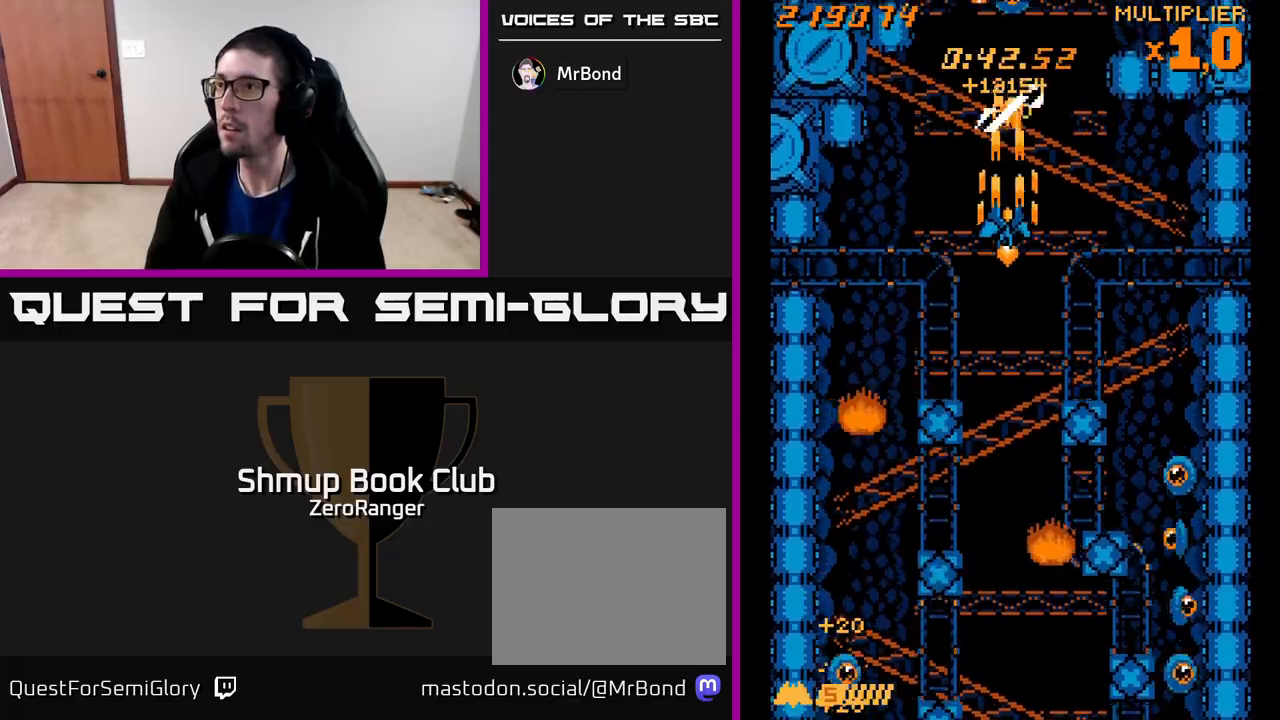
{"buttons": ["A", "X", "DPAD_RIGHT"], "left_stick": "center", "events": [[83, "DPAD_UP", "up"], [117, "DPAD_RIGHT", "down"], [150, "DPAD_DOWN", "down"], [267, "DPAD_DOWN", "up"], [500, "X", "down"]]}
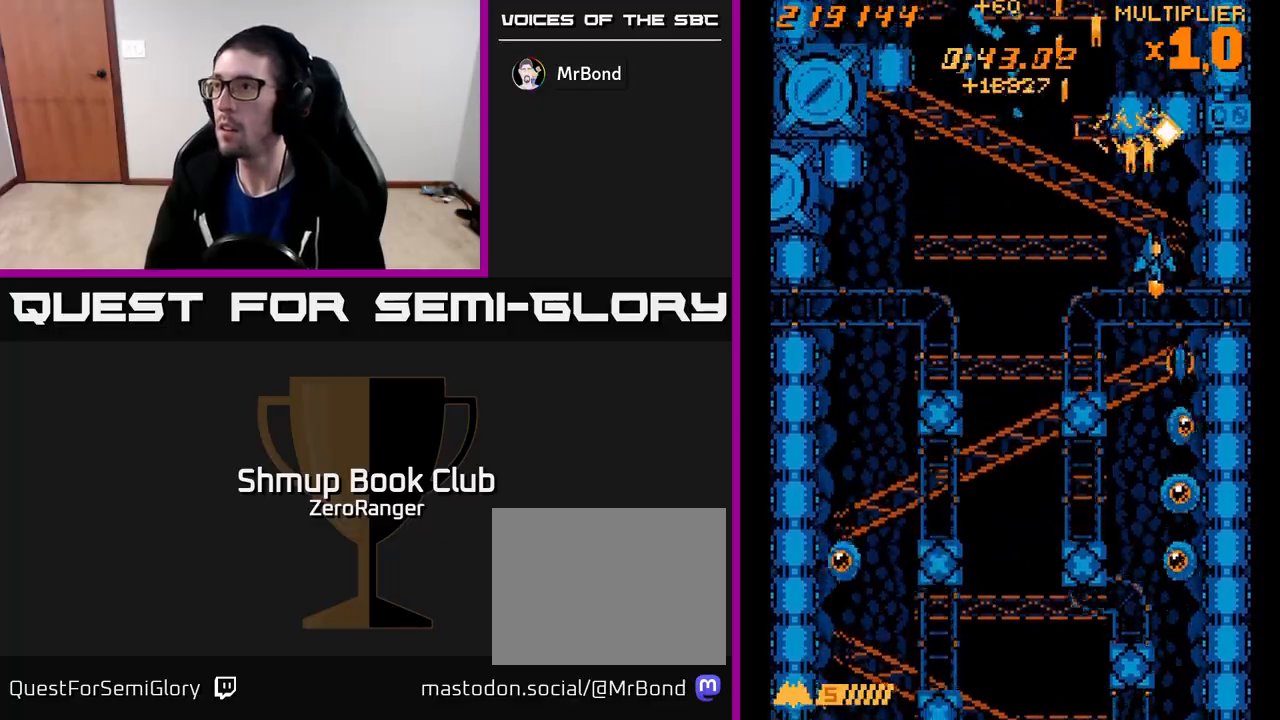
{"buttons": ["A", "DPAD_LEFT"], "left_stick": "center", "events": [[33, "A", "up"], [33, "DPAD_DOWN", "down"], [100, "DPAD_RIGHT", "up"], [133, "DPAD_LEFT", "down"], [183, "DPAD_DOWN", "up"], [300, "A", "down"], [350, "X", "up"]]}
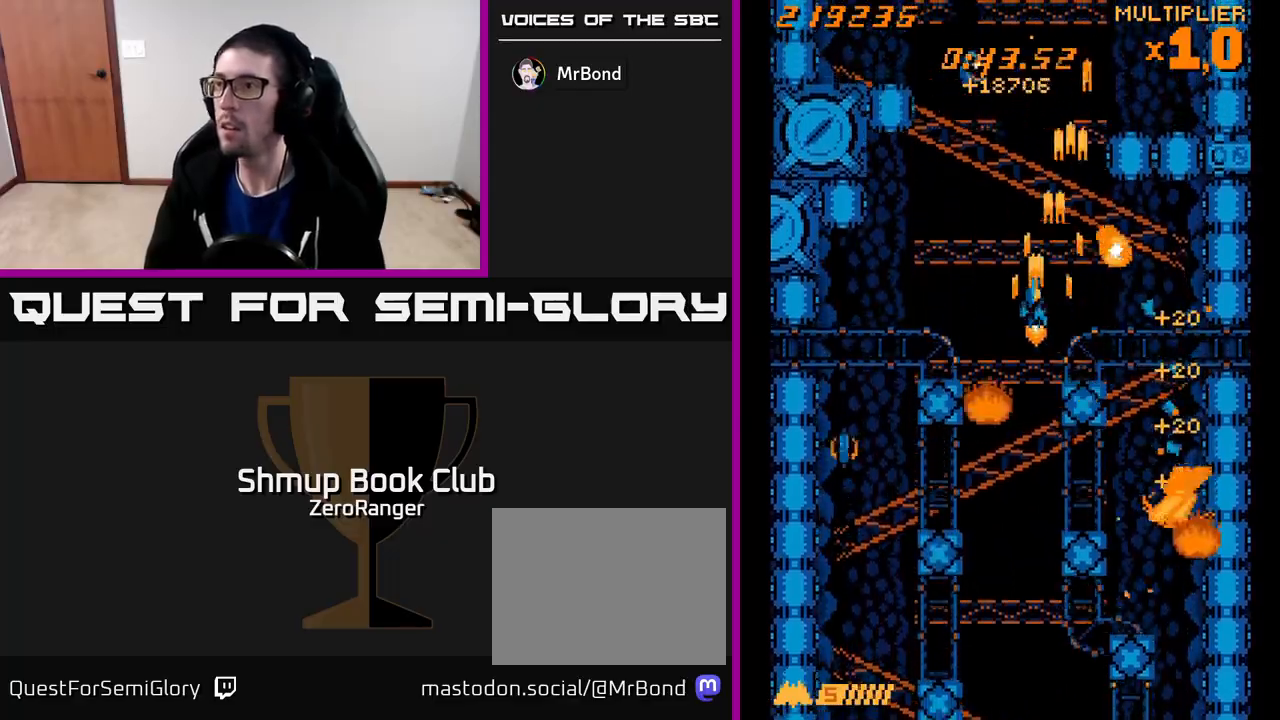
{"buttons": ["X", "DPAD_UP", "DPAD_LEFT"], "left_stick": "center", "events": [[350, "X", "down"], [400, "A", "up"], [483, "DPAD_UP", "down"]]}
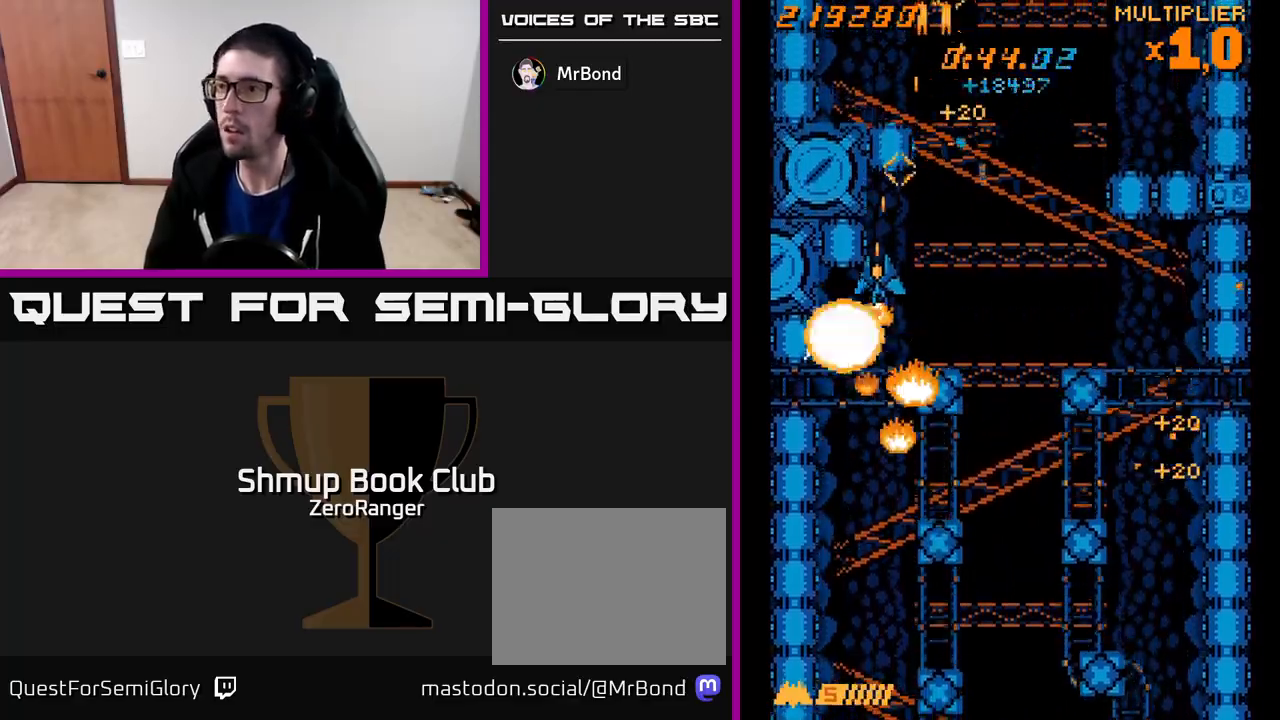
{"buttons": ["DPAD_UP"], "left_stick": "center", "events": [[17, "DPAD_LEFT", "up"], [100, "DPAD_RIGHT", "down"], [150, "DPAD_UP", "up"], [217, "X", "up"], [267, "DPAD_DOWN", "down"], [417, "DPAD_DOWN", "up"], [483, "DPAD_UP", "down"], [500, "DPAD_RIGHT", "up"]]}
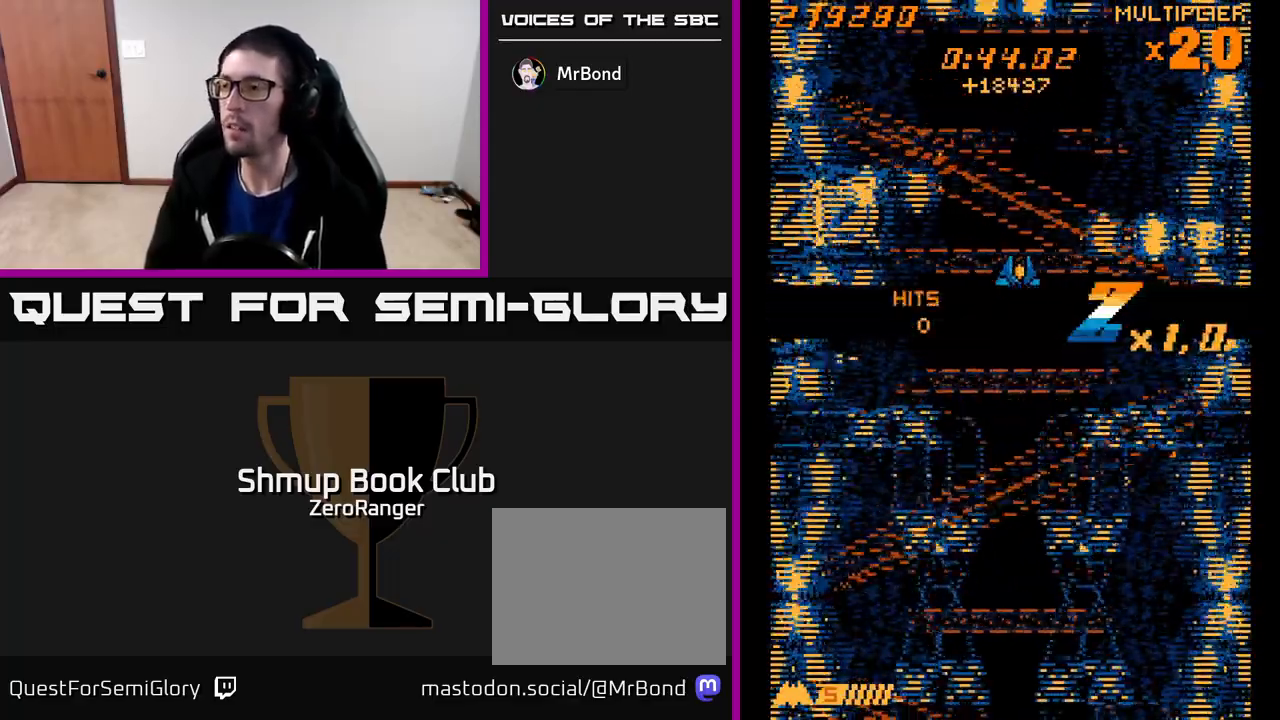
{"buttons": [], "left_stick": "center", "events": [[83, "DPAD_UP", "up"]]}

****************************************

HOW TO COMPLETE THIS TASK: Give only the number of lines in the preceding data that include the word "down".

EXPECTED ANSWER: 4